Stored data entries:
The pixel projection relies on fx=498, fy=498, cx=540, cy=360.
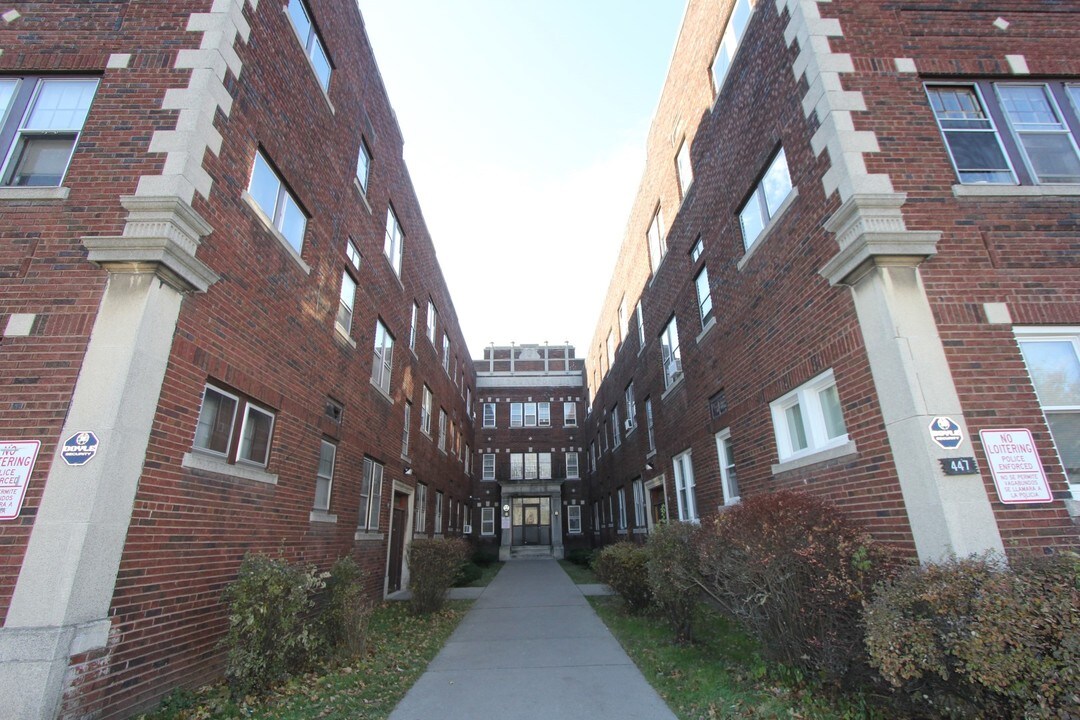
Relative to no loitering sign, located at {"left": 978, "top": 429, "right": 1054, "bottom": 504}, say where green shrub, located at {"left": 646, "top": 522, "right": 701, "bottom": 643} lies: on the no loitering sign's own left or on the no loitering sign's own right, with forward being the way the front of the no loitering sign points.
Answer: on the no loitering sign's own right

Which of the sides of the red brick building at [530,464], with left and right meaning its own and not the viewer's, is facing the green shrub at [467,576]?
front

--

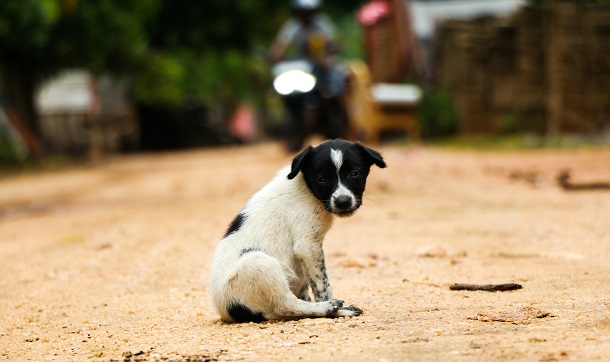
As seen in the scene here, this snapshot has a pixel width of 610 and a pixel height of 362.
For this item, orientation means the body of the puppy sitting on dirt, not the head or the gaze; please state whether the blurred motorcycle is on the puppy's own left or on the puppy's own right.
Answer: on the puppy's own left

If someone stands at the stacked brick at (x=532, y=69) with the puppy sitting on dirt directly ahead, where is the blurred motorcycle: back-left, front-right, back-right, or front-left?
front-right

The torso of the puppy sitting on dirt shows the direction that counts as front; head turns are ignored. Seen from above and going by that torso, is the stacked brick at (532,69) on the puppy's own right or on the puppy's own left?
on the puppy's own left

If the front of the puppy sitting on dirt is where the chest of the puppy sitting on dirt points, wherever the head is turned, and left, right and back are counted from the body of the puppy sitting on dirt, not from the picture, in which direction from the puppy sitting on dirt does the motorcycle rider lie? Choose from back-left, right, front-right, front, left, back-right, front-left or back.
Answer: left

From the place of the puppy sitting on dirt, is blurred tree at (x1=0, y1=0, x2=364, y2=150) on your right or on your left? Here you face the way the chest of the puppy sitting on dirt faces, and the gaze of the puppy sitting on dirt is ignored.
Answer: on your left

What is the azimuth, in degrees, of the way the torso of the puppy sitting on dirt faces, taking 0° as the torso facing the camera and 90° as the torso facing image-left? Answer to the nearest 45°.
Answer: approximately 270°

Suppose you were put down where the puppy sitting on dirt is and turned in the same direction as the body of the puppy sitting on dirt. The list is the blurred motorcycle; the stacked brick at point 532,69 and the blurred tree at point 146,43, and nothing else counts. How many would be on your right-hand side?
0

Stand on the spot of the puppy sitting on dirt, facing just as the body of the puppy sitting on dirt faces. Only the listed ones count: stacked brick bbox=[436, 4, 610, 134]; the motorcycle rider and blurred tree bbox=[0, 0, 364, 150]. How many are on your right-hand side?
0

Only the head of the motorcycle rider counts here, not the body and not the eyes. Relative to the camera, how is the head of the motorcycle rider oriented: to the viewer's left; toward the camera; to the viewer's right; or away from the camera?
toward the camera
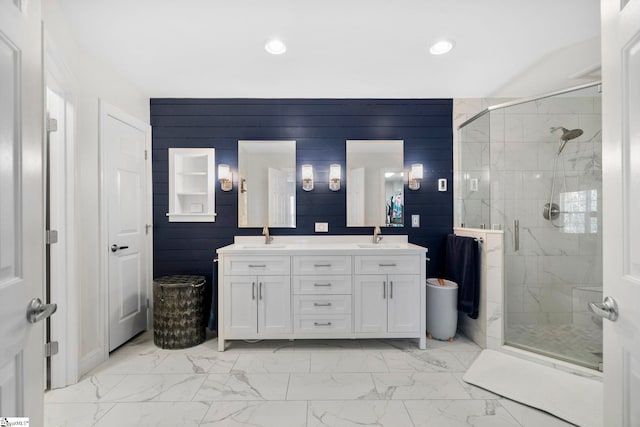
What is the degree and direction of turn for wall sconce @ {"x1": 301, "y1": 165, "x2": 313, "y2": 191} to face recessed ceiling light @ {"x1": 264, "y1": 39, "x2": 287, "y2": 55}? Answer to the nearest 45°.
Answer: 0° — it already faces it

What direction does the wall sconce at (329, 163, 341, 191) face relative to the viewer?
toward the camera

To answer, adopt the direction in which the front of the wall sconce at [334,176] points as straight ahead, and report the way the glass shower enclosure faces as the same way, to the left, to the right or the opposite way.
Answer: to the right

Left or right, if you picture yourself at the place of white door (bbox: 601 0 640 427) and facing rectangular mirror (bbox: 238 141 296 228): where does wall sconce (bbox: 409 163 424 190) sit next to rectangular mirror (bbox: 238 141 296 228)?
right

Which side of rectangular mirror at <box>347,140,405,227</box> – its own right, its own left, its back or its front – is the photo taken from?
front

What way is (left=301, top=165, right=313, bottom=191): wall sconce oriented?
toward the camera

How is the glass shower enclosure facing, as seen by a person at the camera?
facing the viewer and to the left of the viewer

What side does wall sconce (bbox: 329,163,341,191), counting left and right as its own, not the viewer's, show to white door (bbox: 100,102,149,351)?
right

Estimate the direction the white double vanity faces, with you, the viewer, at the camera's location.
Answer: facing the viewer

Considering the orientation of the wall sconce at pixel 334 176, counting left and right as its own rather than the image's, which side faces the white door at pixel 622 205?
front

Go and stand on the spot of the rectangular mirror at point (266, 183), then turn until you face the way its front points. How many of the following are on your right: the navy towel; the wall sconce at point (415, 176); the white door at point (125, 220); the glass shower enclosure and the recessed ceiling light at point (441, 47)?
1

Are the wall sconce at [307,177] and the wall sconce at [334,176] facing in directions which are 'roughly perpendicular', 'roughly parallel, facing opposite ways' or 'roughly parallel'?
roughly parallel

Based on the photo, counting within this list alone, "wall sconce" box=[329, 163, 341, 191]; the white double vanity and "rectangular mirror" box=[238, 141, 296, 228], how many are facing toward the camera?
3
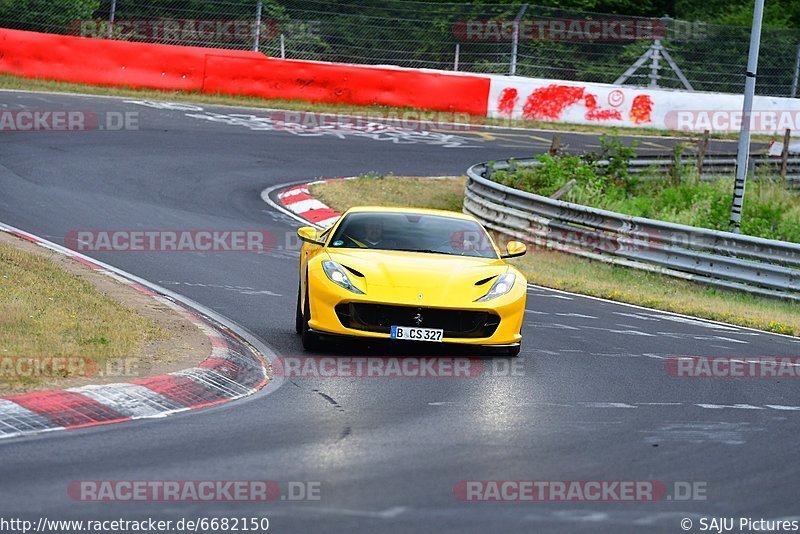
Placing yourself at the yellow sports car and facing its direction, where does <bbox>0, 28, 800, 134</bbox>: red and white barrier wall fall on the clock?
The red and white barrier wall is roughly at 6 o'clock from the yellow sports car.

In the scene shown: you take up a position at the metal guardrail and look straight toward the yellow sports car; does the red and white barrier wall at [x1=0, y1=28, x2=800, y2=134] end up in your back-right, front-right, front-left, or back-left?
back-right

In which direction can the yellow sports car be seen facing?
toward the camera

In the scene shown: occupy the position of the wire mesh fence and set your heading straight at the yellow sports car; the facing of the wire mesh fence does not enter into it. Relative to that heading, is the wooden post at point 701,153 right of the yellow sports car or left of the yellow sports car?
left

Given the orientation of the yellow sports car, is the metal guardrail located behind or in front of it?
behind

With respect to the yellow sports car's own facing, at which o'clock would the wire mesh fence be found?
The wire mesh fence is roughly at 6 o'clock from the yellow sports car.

:: The problem ::
Reproduce the entries from the line containing "The pixel projection" through the line containing "Answer: on the no loitering sign's own right", inclusive, substituting "leafy bush" for "green shrub" and leaving everything else unchanged. Omit the picture from your answer.

:: Final answer ::
The pixel projection relies on fx=498, fy=498, cx=540, cy=360.
Relative to no loitering sign, located at {"left": 978, "top": 429, "right": 1054, "bottom": 504}, say where leafy bush, located at {"left": 646, "top": 522, "right": 701, "bottom": 643} lies: on the no loitering sign's own left or on the no loitering sign's own right, with forward being the way the front of the no loitering sign points.
Answer: on the no loitering sign's own right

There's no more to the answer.